The study resonates with me. Not only in terms of Google’ability, but also with open book exams. If I know I will be able to look up this fact or that in an exam, I am less likely to remember it. If I know I’m going to have to apply or analyse a fact in an open book exam, I will remember the context, but perhaps still not the fact itself.

14 07 2011
Middle Seaman

It is not clear whether Carr is qualified to make statement of the sort of “When we form, or “consolidate,” a personal memory, we also form associations between that memory and other memories that are unique to ourselves and also indispensable to the development of deep, conceptual knowledge.” Unless, of course, he found that on Google.

When I teach a course similar to a survey, I assume that students will forget most of the details. What will be left are core ideas. I will do my best to convey principles and core ideas. In addition I will try to find trends and frameworks, but those may not be there in technical areas.
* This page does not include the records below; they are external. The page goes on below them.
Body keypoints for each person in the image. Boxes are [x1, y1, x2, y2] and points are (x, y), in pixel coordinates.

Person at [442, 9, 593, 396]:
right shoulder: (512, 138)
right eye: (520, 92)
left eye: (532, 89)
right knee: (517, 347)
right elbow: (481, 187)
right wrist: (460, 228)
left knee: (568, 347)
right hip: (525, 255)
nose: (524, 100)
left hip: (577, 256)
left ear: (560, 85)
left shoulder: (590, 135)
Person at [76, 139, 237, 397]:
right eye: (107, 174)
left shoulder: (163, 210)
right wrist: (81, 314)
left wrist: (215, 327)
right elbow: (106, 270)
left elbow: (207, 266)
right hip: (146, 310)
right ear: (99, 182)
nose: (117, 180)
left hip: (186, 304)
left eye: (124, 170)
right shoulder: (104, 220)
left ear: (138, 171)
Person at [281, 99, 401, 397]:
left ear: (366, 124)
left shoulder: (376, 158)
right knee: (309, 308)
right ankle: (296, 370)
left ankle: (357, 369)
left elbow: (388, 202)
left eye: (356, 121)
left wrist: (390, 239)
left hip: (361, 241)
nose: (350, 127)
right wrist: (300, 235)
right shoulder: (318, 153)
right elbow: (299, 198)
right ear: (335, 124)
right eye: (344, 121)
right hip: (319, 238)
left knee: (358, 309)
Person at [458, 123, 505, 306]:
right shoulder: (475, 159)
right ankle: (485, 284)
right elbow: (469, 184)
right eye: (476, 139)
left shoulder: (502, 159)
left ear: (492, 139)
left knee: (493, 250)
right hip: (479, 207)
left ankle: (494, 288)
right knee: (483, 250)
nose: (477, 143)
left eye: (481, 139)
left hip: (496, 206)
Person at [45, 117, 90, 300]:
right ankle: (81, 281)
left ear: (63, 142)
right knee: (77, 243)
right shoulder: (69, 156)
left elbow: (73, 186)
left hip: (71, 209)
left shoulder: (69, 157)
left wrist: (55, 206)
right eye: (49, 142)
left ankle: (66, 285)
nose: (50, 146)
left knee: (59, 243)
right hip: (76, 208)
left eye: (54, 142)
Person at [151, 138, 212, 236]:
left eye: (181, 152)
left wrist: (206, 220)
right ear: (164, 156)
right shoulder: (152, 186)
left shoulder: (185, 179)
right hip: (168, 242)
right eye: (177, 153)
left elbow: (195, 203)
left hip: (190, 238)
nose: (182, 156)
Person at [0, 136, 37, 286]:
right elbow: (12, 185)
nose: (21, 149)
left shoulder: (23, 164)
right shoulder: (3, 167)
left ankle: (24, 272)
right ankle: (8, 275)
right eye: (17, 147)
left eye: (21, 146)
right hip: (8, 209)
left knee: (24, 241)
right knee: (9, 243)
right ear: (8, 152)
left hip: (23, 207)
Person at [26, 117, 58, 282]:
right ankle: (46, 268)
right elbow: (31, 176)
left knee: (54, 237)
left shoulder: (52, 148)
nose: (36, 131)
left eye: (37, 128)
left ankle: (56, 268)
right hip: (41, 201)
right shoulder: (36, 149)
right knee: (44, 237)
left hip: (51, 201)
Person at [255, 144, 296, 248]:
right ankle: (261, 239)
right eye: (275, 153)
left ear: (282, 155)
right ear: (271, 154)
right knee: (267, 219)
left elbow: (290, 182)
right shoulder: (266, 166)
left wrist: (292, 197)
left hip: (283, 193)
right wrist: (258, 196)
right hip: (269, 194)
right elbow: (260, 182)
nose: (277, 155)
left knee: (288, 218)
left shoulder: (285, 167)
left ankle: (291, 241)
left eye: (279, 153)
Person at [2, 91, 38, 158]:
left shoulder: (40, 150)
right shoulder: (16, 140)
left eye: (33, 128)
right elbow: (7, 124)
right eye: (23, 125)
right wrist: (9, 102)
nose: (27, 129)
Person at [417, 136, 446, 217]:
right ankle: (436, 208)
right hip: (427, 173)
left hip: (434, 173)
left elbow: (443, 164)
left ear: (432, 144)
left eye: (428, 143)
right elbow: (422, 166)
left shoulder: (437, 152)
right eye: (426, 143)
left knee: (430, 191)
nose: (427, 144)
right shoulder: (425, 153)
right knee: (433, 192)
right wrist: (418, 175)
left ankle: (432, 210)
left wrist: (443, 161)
All my exams are take home, i.e. open books, use of tools is encouraged including Google. Ignoring advances in technology and science seem to me pointless.

15 07 2011
Dan Allosso

I don’t think the availability of online sources reduces us to a set of walking “bookmarks.” Online sources are ephemeral. You learn that the first time you lose access to something you really wanted to cite, because they took down that page. More important, knowledge of whatever type is such a pale, powerless thing when compared with experience, that I just can’t get excited about the issue. People should get up from their desk chairs once in a while and do something!

You write about picking the right facts to teach, and I agree. The other thing that occurred to me, after the thought about the bards (this is an excerpt from a longer post, here: http://www.history-punk.com/blog/blog.html), was about narrative. We use story elements, themes, narrative arcs, and causal threads to organize a lot of this information. A history that avoids causality, as James Loewen says most high school textbooks do, is a meaningless jumble of facts. Whether we like it or not, we’re back in the dangerous world, I think, of myth-making.

17 07 2011
Showing up | Music for Deckchairs

[…] version of it is more conveniently available online? (Fellow worrier, More or Less Bunk, has taken this up too, or at least a version of it, when he addresses the question of why students should drive all […]

9 09 2011
The point of assigning research papers isn’t really the research. « More or Less Bunk

[…] argument reminds me of the “Why take history classes when you can Google anything?” argument I covered over the summer. The answer to both questions, of course, is that […]

9 10 2013
Stephen G

Put more simply, Google is for facts, history is for understanding them.